As is clear from the lengthy passage quoted above, Blair seeks to bring scorn on his critics by reducing their complex and varied positions to a kind of Kissinger-esque realism. This move, however, is not completed until near the end of the speech, even although it is set up at the very beginning. And it is forcefully completed by his choice of soundbite for the piece:

This is not a clash between civilisations. It is a clash about civilisation. It is the age-old battle between progress and reaction, between those who embrace and see opportunity in the modern world and those who reject its existence; between optimism and hope on the one hand; and pessimism and fear on the other.

Blair at this point really lays on heavily the language of values - even, as he, I'm sure, is fully aware, the much-maligned vocabulary of the old colonial adventures (with, of course, a twist on Huntingdon's formula to bring it up to date). However, from what was said at the beginning, it seems clear that not just the Islamic radicals and terrorists, but also many if not most of Blair's critics, fall firmly on the side of the forces of darkness. The world-view of "benign inactivity" is here cast as pessimistic, reactionary, without hope. They too are on the wrong side in Blair's "battle for values and progress", which must be won.

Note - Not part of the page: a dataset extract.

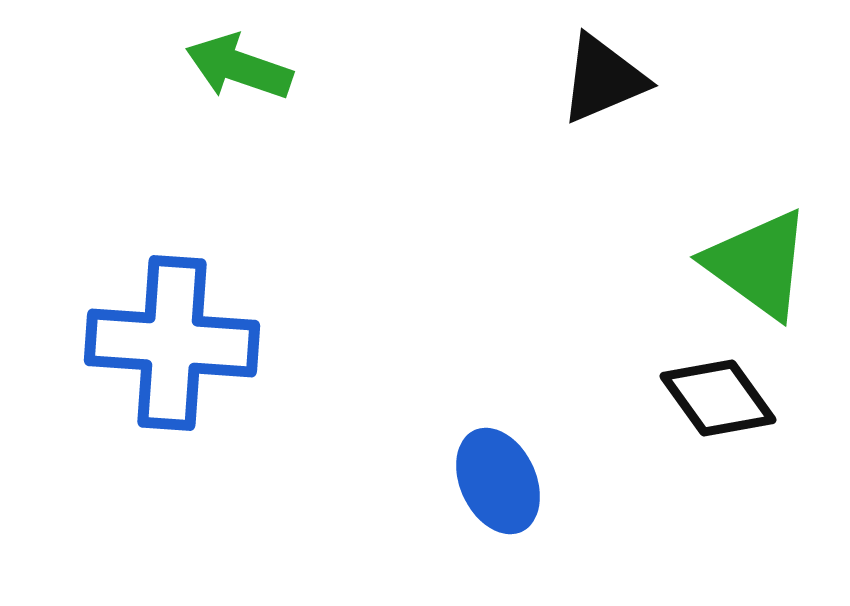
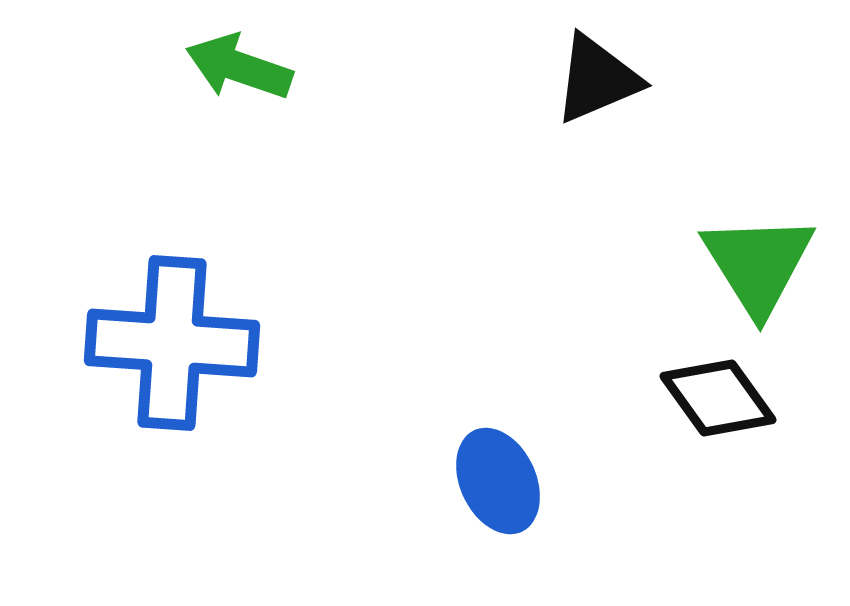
black triangle: moved 6 px left
green triangle: rotated 22 degrees clockwise
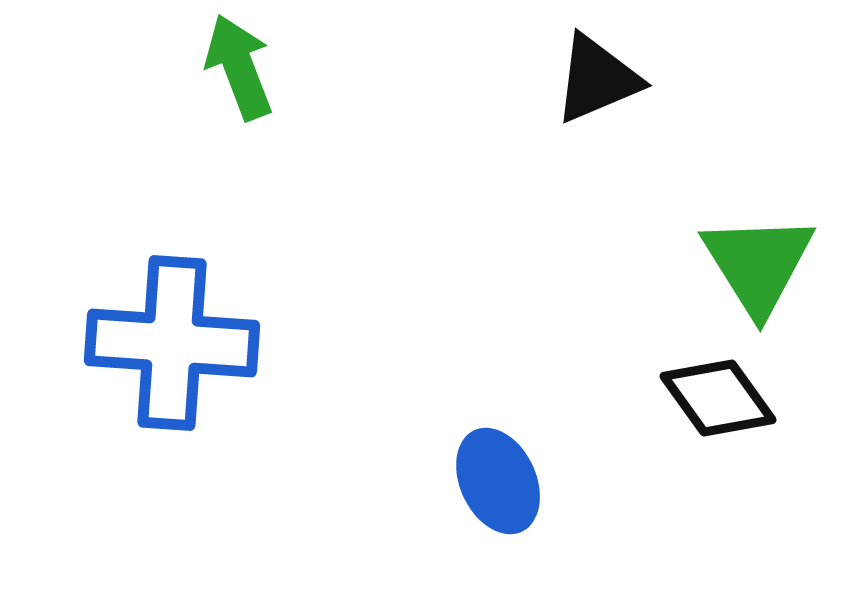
green arrow: rotated 50 degrees clockwise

Like I said then, fairly classic Blair. The speech is thoughtful at points, almost always eloquently written and occasionally surprising; however, a little closer analysis removes much if not all of its apparent lustre. The usual reductions, generalisations and half-truths are present, and all are still seeking to serve the same justificatory function. The trouble, in terms of classic Blair, as Polly Toynbee noted in the
Guardian today, is that nobody's buying it any more.